Format the listing as a numbered list, leaving out blank lines and the pictures.

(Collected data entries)

================================

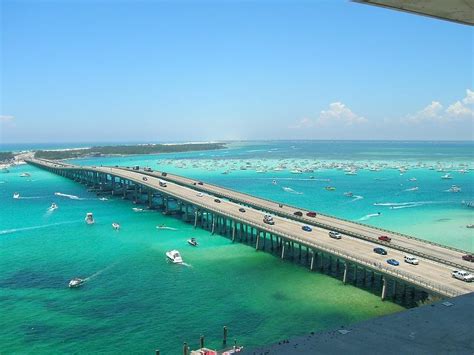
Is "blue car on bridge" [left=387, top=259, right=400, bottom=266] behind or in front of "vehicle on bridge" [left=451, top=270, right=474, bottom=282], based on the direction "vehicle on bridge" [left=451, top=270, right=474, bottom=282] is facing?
behind

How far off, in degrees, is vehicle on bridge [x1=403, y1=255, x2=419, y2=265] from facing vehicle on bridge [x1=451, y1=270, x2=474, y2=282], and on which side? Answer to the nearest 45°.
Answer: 0° — it already faces it

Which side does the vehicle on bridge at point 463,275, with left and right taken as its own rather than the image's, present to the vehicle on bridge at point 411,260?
back

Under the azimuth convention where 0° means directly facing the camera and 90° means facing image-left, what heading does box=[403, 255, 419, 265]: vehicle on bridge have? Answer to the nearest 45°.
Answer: approximately 315°

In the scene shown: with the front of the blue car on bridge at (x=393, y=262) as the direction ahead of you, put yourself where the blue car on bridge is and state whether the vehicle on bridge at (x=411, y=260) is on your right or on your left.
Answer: on your left
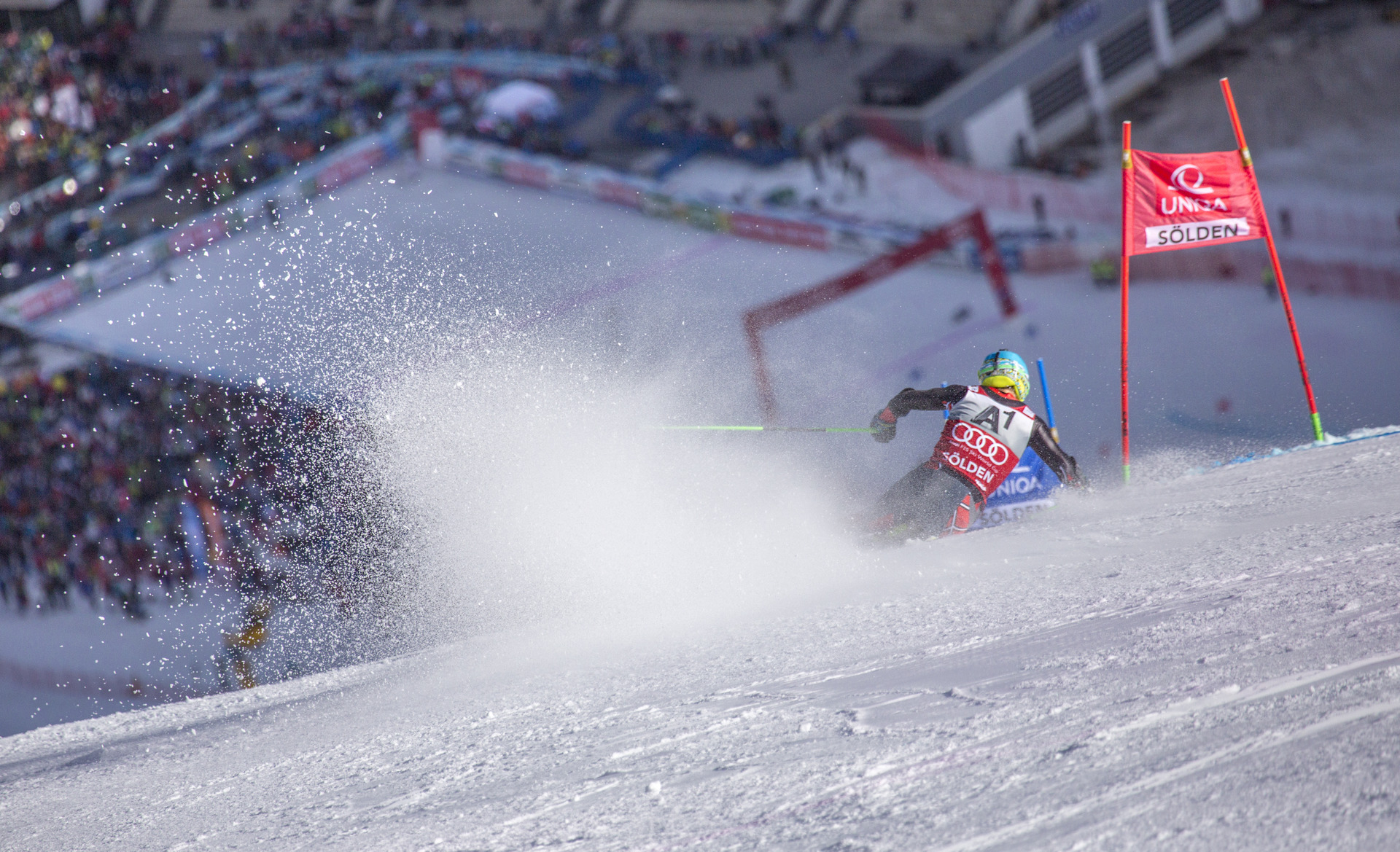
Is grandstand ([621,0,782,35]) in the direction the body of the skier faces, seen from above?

================================

▸ **Task result**
1. Is "blue car on bridge" [left=387, top=259, right=400, bottom=266] behind or in front of "vehicle on bridge" [left=451, top=270, right=474, bottom=282], based on the direction "vehicle on bridge" [left=451, top=270, right=474, bottom=282] is facing?
2. behind
3. How far off, in degrees, is vehicle on bridge [x1=403, y1=255, x2=419, y2=265] from facing vehicle on bridge [x1=451, y1=270, x2=474, y2=282], and on which side? Answer to the nearest 45°.
4. Answer: 0° — it already faces it
5. Which side does the vehicle on bridge at point 463,275, with left and right taken as its own rather than the image's, present to the vehicle on bridge at point 411,260?
6. back
7. Under the azimuth convention where 0° means directly facing the camera and 90° means facing image-left, what heading does box=[403, 255, 419, 265]: vehicle on bridge have? Answer to the nearest 45°.
8. Answer: approximately 315°
9. In the scene shown: with the front of the blue car on bridge at (x=393, y=262) as the direction ahead of you, put yourself where the blue car on bridge is and state whether the vehicle on bridge at (x=411, y=260) is on your right or on your left.
10. Answer: on your left
11. Is grandstand ([621,0,782,35]) in the direction the body of the skier faces, seen from above?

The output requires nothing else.